Please say how many lines in the records below contain the word "Anfang", giving the number alone.

-- RECORDS SHOWN --
------------------------------------------------

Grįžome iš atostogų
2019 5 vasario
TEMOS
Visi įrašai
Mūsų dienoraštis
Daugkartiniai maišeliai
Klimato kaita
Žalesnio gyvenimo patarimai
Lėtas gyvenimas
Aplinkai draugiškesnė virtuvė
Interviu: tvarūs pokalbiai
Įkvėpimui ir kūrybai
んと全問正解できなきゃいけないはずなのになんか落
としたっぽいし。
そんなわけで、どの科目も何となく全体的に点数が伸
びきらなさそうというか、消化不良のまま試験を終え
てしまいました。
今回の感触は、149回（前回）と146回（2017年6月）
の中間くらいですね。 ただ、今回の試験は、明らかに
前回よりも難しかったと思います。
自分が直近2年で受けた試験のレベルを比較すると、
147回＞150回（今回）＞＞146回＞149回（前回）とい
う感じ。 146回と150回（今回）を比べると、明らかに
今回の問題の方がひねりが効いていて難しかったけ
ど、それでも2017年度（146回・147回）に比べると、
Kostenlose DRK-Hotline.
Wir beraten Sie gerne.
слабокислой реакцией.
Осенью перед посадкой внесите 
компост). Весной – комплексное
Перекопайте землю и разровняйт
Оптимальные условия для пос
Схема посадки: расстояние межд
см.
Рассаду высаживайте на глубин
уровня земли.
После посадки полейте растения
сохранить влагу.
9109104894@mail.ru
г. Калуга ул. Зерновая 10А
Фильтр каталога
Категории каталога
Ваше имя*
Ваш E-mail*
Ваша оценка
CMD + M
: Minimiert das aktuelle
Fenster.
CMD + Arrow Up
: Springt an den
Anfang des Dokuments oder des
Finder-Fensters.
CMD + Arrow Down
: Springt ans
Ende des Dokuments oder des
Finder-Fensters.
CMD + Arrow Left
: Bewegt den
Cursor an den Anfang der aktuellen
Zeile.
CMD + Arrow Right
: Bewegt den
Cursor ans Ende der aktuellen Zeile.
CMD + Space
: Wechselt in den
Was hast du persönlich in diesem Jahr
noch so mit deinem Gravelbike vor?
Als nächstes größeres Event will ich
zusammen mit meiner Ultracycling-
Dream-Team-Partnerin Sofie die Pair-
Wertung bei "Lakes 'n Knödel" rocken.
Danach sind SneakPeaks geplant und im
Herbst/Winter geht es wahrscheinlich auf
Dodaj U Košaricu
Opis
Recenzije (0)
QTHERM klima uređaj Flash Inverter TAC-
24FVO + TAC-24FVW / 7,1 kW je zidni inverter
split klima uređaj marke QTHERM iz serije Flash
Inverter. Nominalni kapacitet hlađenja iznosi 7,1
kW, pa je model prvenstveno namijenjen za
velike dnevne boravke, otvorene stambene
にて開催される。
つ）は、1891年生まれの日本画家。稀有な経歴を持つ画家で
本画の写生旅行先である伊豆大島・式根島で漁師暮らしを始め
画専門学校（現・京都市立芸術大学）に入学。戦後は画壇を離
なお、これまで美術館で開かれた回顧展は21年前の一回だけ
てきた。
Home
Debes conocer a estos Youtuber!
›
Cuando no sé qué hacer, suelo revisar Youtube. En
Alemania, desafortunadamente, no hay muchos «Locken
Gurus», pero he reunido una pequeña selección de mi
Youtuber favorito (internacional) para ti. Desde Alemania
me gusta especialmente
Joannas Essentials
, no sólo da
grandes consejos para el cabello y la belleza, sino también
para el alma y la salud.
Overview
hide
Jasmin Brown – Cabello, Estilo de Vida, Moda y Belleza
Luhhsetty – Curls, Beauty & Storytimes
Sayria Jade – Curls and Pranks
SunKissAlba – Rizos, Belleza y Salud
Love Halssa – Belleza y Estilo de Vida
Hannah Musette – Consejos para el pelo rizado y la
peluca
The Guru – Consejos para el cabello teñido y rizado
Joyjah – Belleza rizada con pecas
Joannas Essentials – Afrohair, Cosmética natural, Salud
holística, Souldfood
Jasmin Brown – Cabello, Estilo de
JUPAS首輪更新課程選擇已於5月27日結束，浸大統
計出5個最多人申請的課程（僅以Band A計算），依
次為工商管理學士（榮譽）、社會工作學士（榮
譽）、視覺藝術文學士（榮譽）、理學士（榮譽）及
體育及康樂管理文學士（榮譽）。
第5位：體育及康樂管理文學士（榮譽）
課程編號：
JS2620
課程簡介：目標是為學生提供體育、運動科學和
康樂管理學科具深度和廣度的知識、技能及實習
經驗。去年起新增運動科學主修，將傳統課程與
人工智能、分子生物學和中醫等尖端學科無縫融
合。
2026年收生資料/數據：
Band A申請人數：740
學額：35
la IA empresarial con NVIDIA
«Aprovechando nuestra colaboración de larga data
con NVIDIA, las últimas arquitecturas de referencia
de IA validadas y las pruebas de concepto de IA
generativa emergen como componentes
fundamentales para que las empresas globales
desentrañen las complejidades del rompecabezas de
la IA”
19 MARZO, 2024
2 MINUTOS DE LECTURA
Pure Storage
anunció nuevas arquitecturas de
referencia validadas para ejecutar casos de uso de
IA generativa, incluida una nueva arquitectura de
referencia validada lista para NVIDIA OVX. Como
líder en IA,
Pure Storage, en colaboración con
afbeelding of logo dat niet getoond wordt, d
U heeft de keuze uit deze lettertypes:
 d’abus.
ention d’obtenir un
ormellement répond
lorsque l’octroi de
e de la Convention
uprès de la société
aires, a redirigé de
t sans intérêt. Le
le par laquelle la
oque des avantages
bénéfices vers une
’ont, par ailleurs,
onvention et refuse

------------------------------------------------

-- EXERCISE RESULT --
2